На зиму они на пару устроились в лесхоз, и все было бы ништячок, если бы Азимка не оказалась с начинкой. Само собой, не от него, по месяцам не выходило. Ну и чего он, дурней трактора — кормить чужого спиногрыза? Тем более и на хате хозяин сказал, что сдавал угол бездетной паре, а хныканье с пеленками ему и свои остоборзели. Так и что, он, Кирюха, не имел права в лоб объявить Азимке, что, если не избавится от ссыкуна, он с ней жить не будет? Все было по чесноку, все мужики всем бабам так говорят — кто согласится тянуть на себе чужого выб…ка?
Ему и во сне не могло присниться, что эта дура безмозглая возьмет и бросит ребенка в лесу! Они ж, татарки, он считал, за детишек держатся. Сто же раз долбил этой дуре косорылой: оставь в роддоме, оставь в роддоме — только бабе такое могло прийти в башку: раз с ней с Виталиком в больничке все так носятся, значит, оставить его западло. А в лесу бросить возле муравьиной кучи не западло. Еще и покормила напоследок, лахудра. Хотя, если разобраться, в лесу ж никто не видит, выеживаться не перед кем. Грибник через неделю набрел, так тоже думал, просто куча тряпья, кое-как закиданная ветками. А тряпье вдруг запищало.

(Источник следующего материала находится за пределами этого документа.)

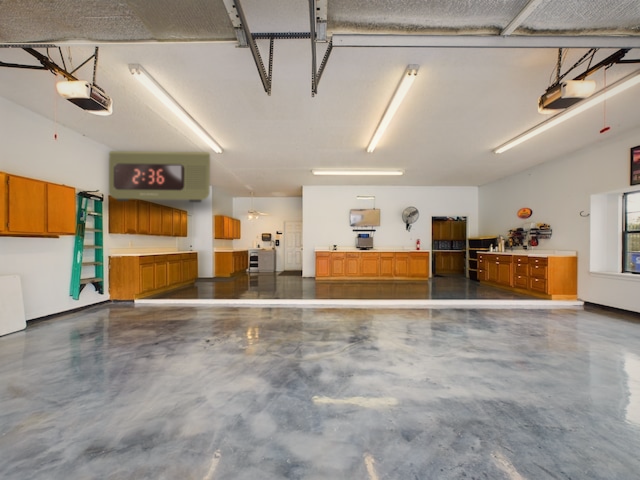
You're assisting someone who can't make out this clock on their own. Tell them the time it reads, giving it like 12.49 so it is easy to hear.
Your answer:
2.36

Потом врачи говорили, что все дело было в муравьиной кислоте, чем-то там она полезная. А в зале, вместо чтобы обрадоваться, опять завопили: звери, звери!.. Он-то тут при каких делах? Но, правда, и болезни прокурор полчаса зачитывал: и пневмония, и воспаление среднего уха, всего не упомнишь. Бабы в зале на этом месте прямо завыли: расстрелять обоих — если б не усиленный конвой, точно бы разорвали. Хотя никто их с Азимкой там знать не знал, их в райцентр привезли судить. Но подумали бы своими бошками: да, Азимка и правда хотела Виталика убить. Но не убила же! А ему и вообще, получается, надо зеленкой лоб намазать только за то, что не хотел кормить да слушать визг чужого спиногрыза.

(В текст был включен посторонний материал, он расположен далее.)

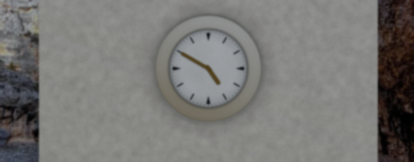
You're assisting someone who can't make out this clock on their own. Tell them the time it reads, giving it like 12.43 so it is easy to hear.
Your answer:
4.50
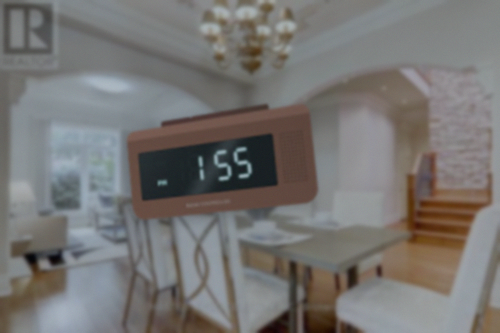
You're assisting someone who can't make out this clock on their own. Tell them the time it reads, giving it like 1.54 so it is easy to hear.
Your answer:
1.55
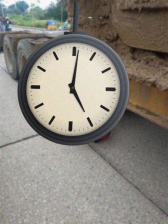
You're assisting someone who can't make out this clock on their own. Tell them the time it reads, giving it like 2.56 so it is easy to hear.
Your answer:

В детдоме зеленка — это было главное лекарство… И ничего, выросли покрепче маменькиных чмошников. Но этот бородатый пацан, надо отдать, не зассал. Его б тоже разорвали, дай им волю, его в воронке вывозили на соседнюю станцию, — так его и в электричке мог бы опознать какой-нибудь доброхот, а он все равно трендел, как по бумажке, — Кирюха даже приглядывался, не подглядывает ли он куда — нет, не видать. Он правильно ухватился: Азимка Виталика выбросила, на Кирюхино счастье, аккурат в тот единственный день, когда он не гудел, а приполз-таки на вырубку, и получалось, он за полтора обеденных часа должен был встретиться с Азимкой, оттащить пацаненка в лес и опять добежать до участка. Ленинградский шапира на этом и оттоптался: за такой срок туда-сюда мог бы смотаться олимпийский чемпион, а не ведущий антиобщественный образ жизни гражданин сорока двух лет без
определенного места жительства. Но, похоже, Кирюху тоже можно было бы запустить на олимпиаду, если б его всю дорогу два мента подгоняли пинками и грозились завалить при попытке, если будет тормозить. Они его тоже ненавидели, и за Виталика, и просто так, открыто говорили: когда вы только все, мрази, передохнете…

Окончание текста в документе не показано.